» WHAT YOU SHOULD DO
Whenever a line below includes the word "scroll", copy that line.

** DATA SHOWN follows **

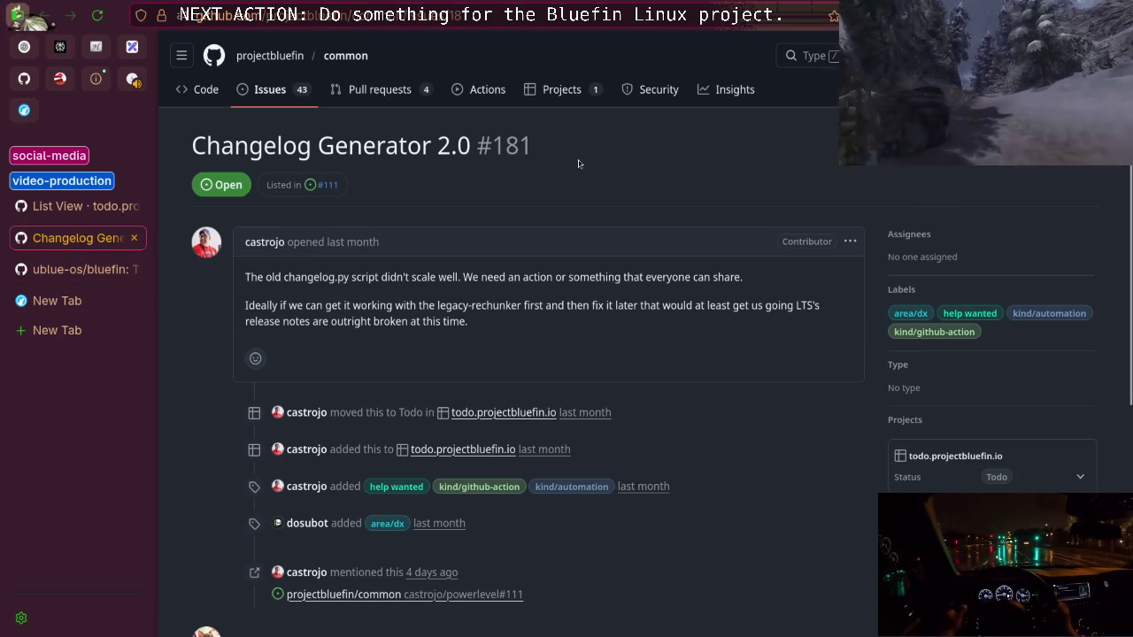
left_click_drag(532, 147, 438, 147)
left_click(449, 198)
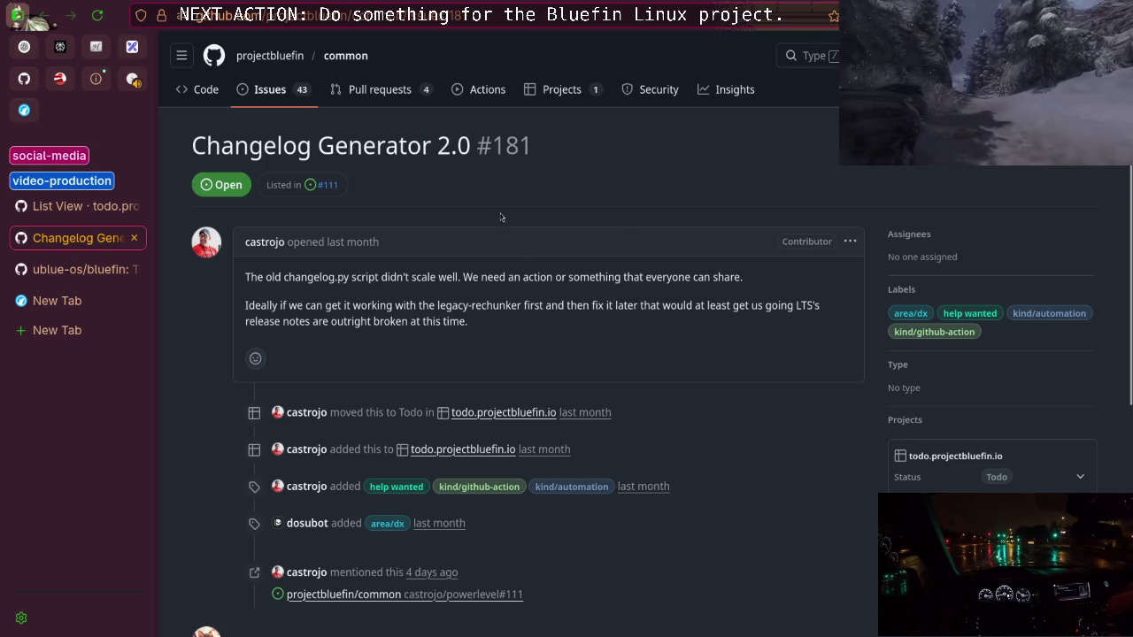
double_click(298, 278)
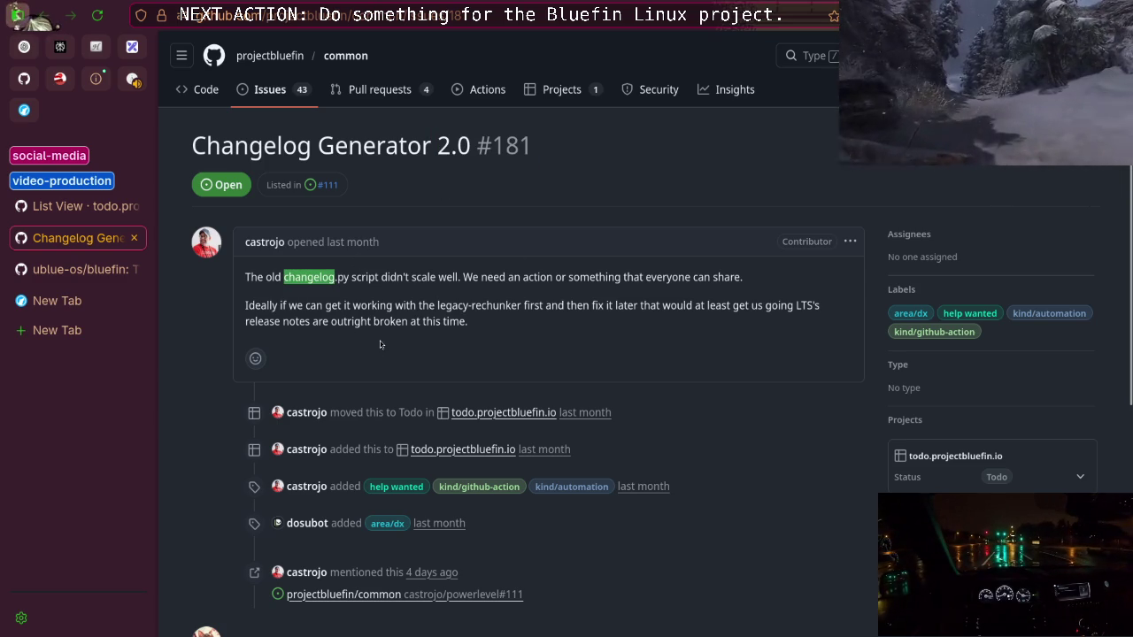
left_click(79, 269)
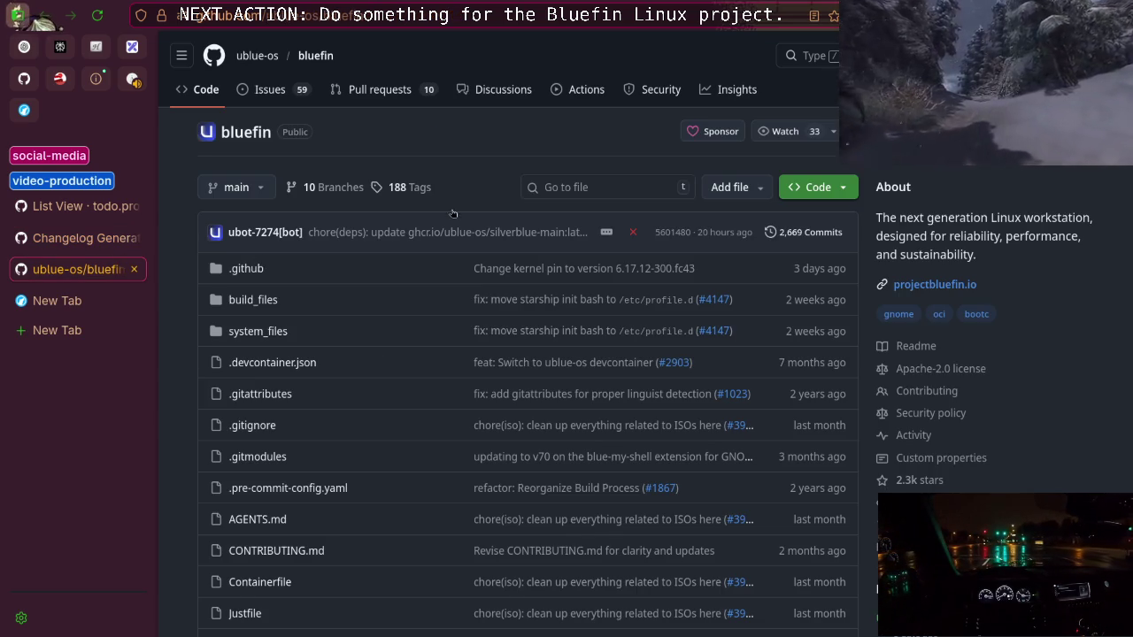
left_click(625, 189)
type("changelog")
key("Down")
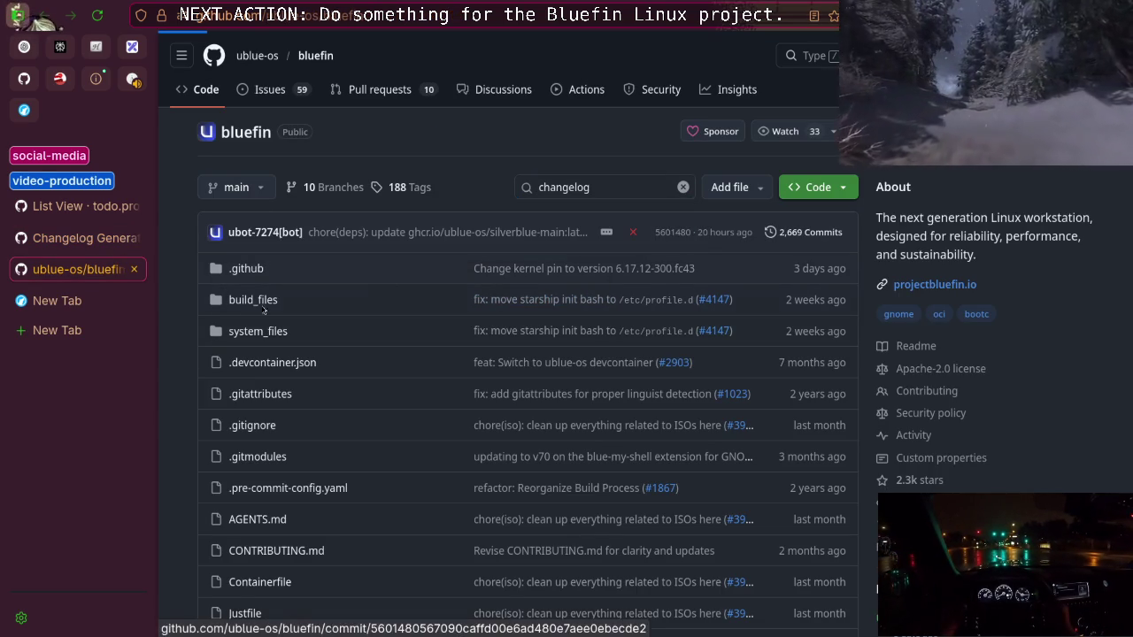
left_click(78, 248)
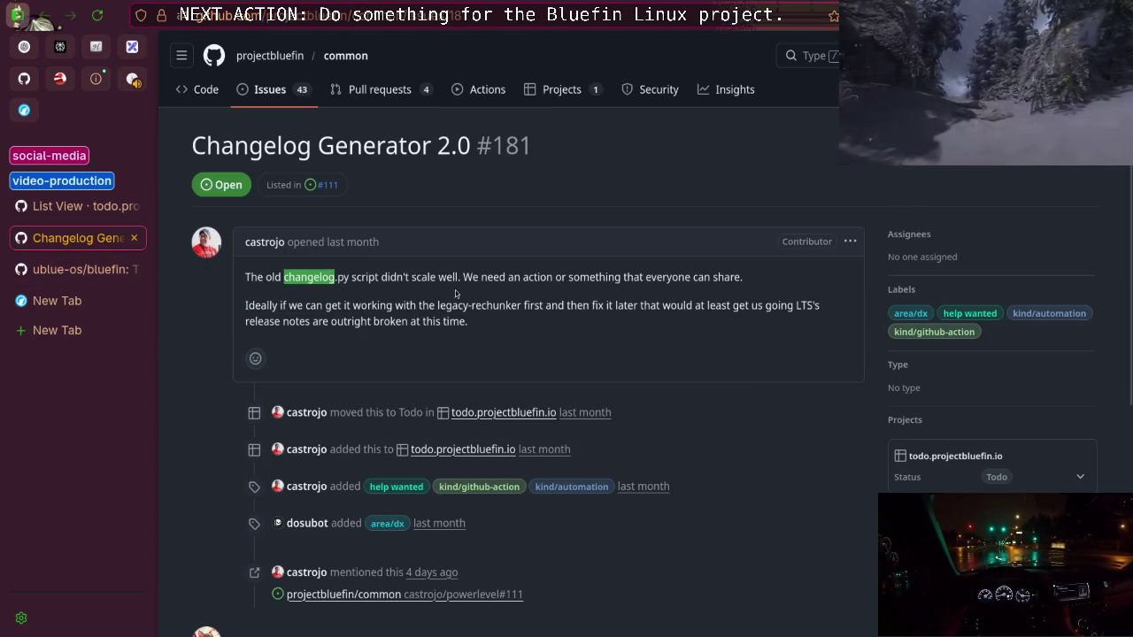
Compare changelogs.py with the Changelog Generator 2.0 issue
left_click(91, 269)
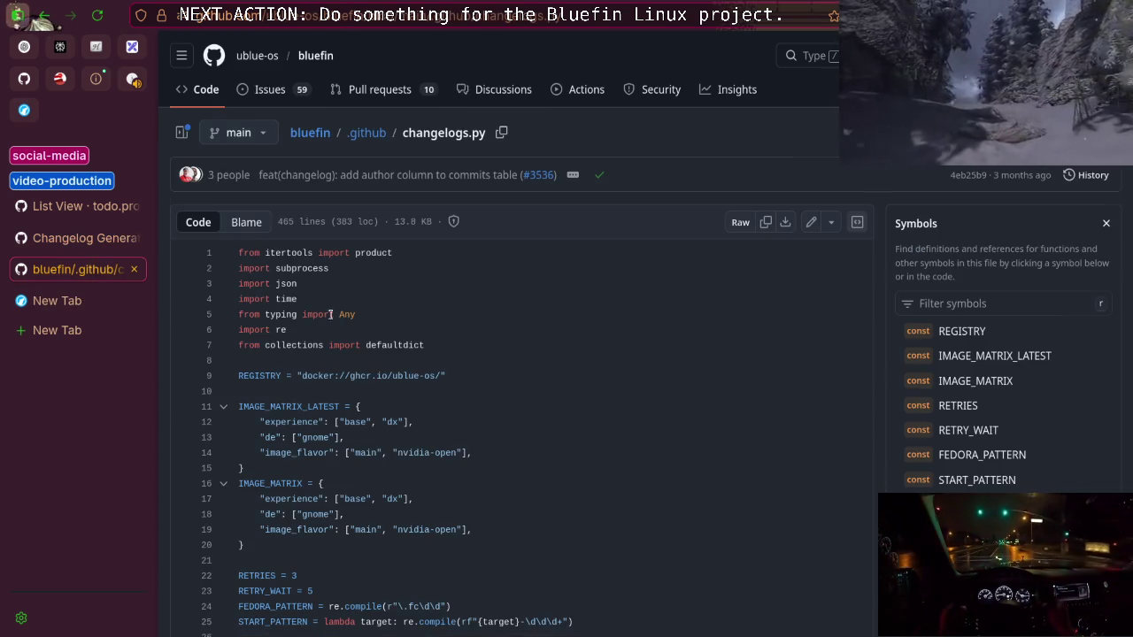
scroll(331, 317, "down", 5)
scroll(331, 317, "up", 5)
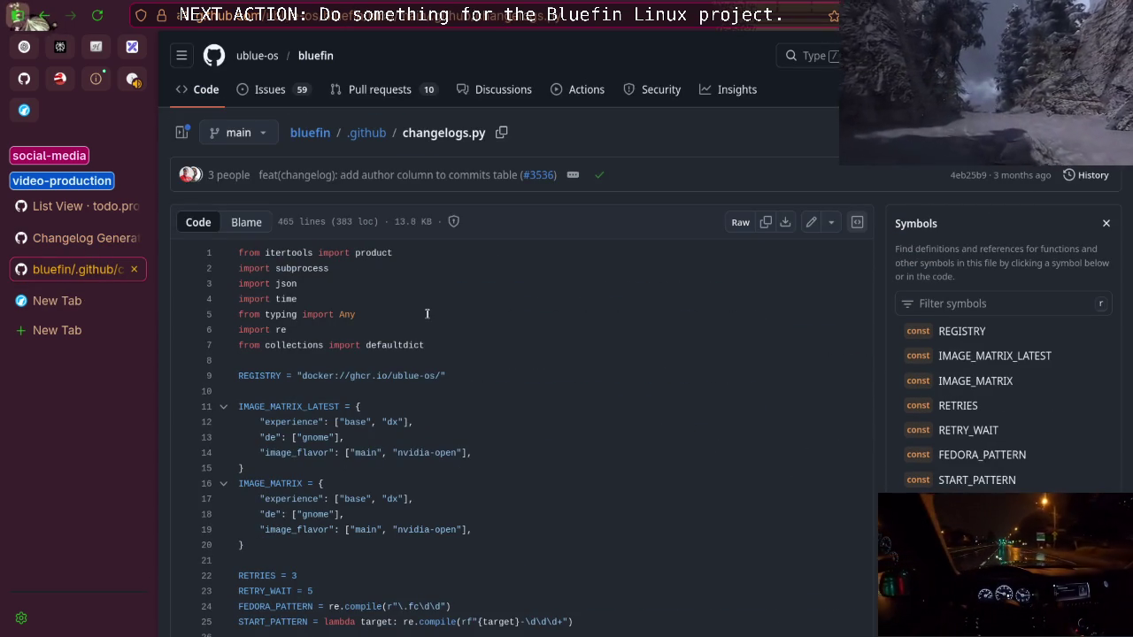
left_click(90, 240)
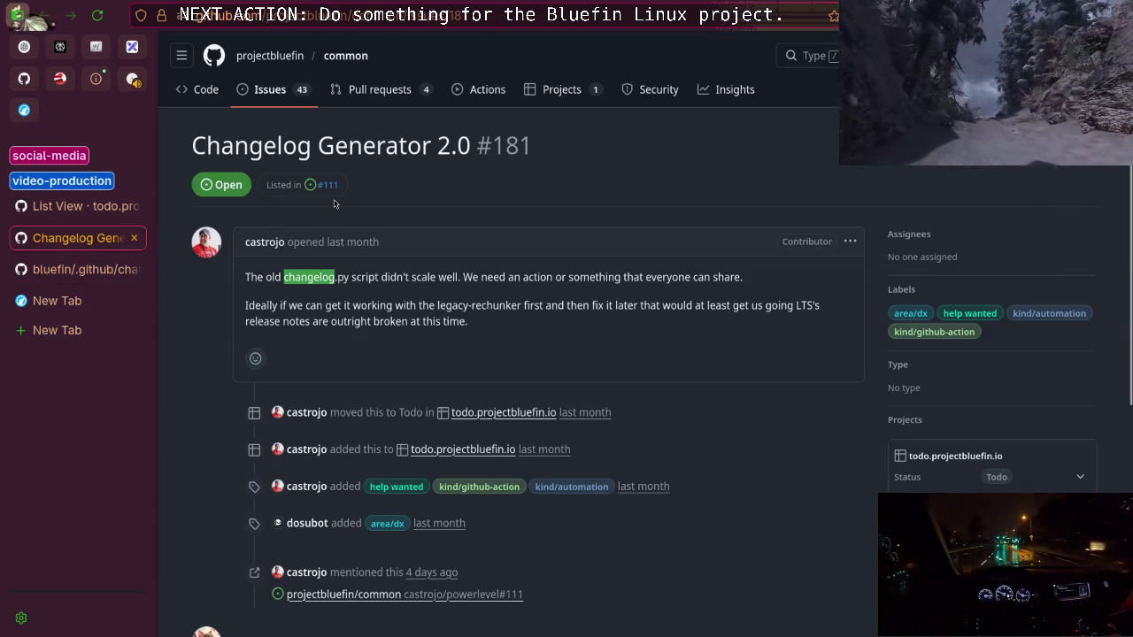
left_click(78, 269)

** End of DATA SHOWN **

» PROBLEM SOLUTION
scroll(331, 317, "down", 5)
scroll(331, 317, "up", 5)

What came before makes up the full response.